What’s your passion? James Felice of the Felice Brothers has one that maybe transcends of his love of making music. Art, you guess? Poetry? Artisanal soapmaking?
Nay. Felice’s passion is bugs and photographing them.
Felice said he has not always been an insect aficionado. Unlike most wildlife lovers who spend hours, days and years observing the objects of their interest, Felice really didn’t even like bugs until recently. “As an adult, bugs always bothered me… they were a nuisance,” he recalls. “One day, I was bitching about it to an ex-girlfriend, and she encouraged me to get into it, as they are around us, they are part of our lives. I started looking more closely at them, and she was right. There is a whole world there, they are so fascinating and beautiful.”
Felice, who grew up in the Shawangunk Mountains, has an apt and prolific summery for the cycle of seasons with which we are blessed here in the Mid-Hudson Valley: “Winter and bugs.”
So Felice started paying closer attention to them. And closer. And closer still. As an established musician, Felice travels all over the world and says one of the highlights is getting to check out cool bugs residing in that area. He said the majority of the insects he photographs are not known to him; he’s been identifying them with field guides or online.
“I’m not interested in moving them, harm them, or messing with their day,” said Felice. “I just want to be a gigantic ape with a camera.”
Felice said his intrigue is piqued by the multiple systems occurring within one small grassy patch. “How the cicadas are living out of the same matter we are, and have a totally different experience,” said Felice. “Even a potato has an experience, right? There is something that it is to be a bee.”
Native bees, as a matter of fact, happen to be Felice’s favorite buzz. Like a typical hobbyist, he cannot take himself off-topic. “I love native bees — bees that evolved on continent of North America — not colony bees, not the kind producing honey — the native bees that live solo.
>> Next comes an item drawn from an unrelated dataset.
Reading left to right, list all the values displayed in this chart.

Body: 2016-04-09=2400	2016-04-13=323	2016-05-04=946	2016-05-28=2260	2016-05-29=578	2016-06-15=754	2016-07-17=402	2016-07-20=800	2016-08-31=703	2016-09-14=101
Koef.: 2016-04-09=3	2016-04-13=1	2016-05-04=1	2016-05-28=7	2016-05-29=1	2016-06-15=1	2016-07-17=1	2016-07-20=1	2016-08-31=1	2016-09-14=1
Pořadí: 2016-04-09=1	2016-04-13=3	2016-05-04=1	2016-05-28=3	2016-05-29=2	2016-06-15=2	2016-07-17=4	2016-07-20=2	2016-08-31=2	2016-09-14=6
So beautiful; bright green, tiny little black ones. Bumblebees and carpenter bees … ”
Felice most enjoys capturing beetles, thanks to their hypnotic iridescent shells. He said he most recently had the pleasure of shooting a rainbow beetle in Germany.
Felice is using a iPhone7 with a special macro lens. “Once you turn your mind onto that world you will see countless varieties,” he said. “True with plants as well. If you actually walk through the woods, there are tons of different bushes, trees, flowers. All this biodiversity, especially in this area. I appreciate and experience what a special place we live in.”